Tall ship"Solid affair": The "Gorch Fock" scandal is spreading

Uwe Janßen

 · 13.01.2019

Tall ship: "Solid affair": The "Gorch Fock" scandal is spreadingPhoto: Glenewinkel/Bundeswehr 2005
The training sailing ship "Gorch Fock"
The Federal Audit Office raises accusations against the Ministry of Defence - was the repair decision based on false cost data?

As the news magazine "The Mirror" Following the evaluation of a confidential audit report, the German Federal Audit Office "holds the Ministry of Defence jointly responsible for the cost explosion in the repair of the training sailing ship 'Gorch Fock'." According to the report, the ship had not been adequately "examined and assessed in advance".
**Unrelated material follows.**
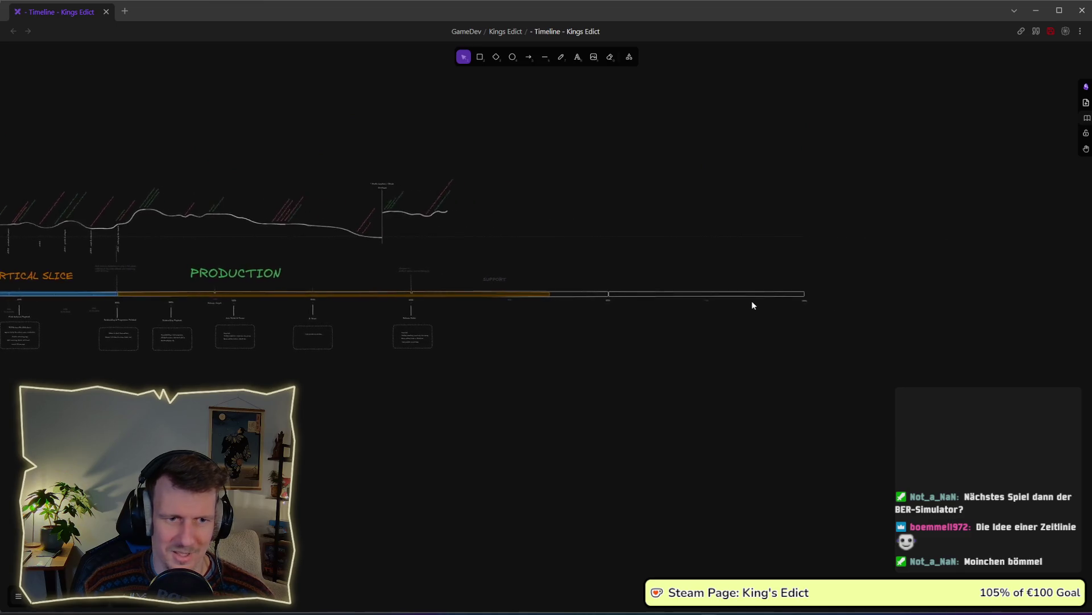
scroll(716, 306, "up", 4)
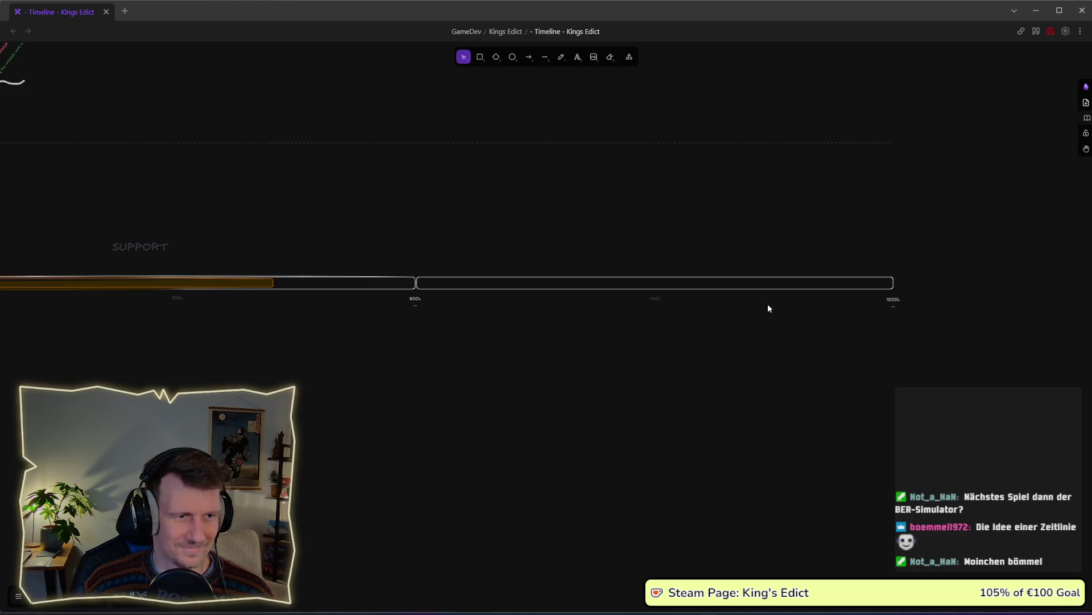
scroll(636, 334, "down", 3)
This is still a rather friendly way of putting it if the described failures in the planning and approval phase are confirmed. Among other things

- no economic feasibility study of the repair was carried out;
- a report by the average officer was ignored, which certified serious deficiencies as early as 2011 - including such severe corrosion damage that there had already been "a not insignificant risk to the ship and crew" for several years;
- the shipbuilding inspection due every five years had not been carried out correctly;
- a possibly more favourable solution in the form of a new build had not even been discussed;
- Defence Minister Ursula von der Leyen (CDU) was pressured into continuing the increasingly expensive repairs with deliberately false figures and cost estimates, which she approved twice, in January 2017 and March 2018.

To summarise: The omissions and accusations are now "intensifying into a tangible affair", as Der Spiegel writes. "Chaotic conditions" prevailed in the ministry.

The training sailing ship was supposed to have been in the shipyard for repairs for a few months in 2016 at an estimated cost of 10 million euros. It has now been in the dock for almost three years, with the space alone costing taxpayers 10,000 euros a day, according to media reports. The costs have risen rapidly over time and were last estimated at 135 million euros.

Last December, shortly after an employee of the Naval Arsenal responsible for cost control accused himself of corruption, von der Leyen imposed a payment freeze and work has been suspended ever since. The Federal Ministry of Defence is due to make a decision in January as to whether it will be resumed at all.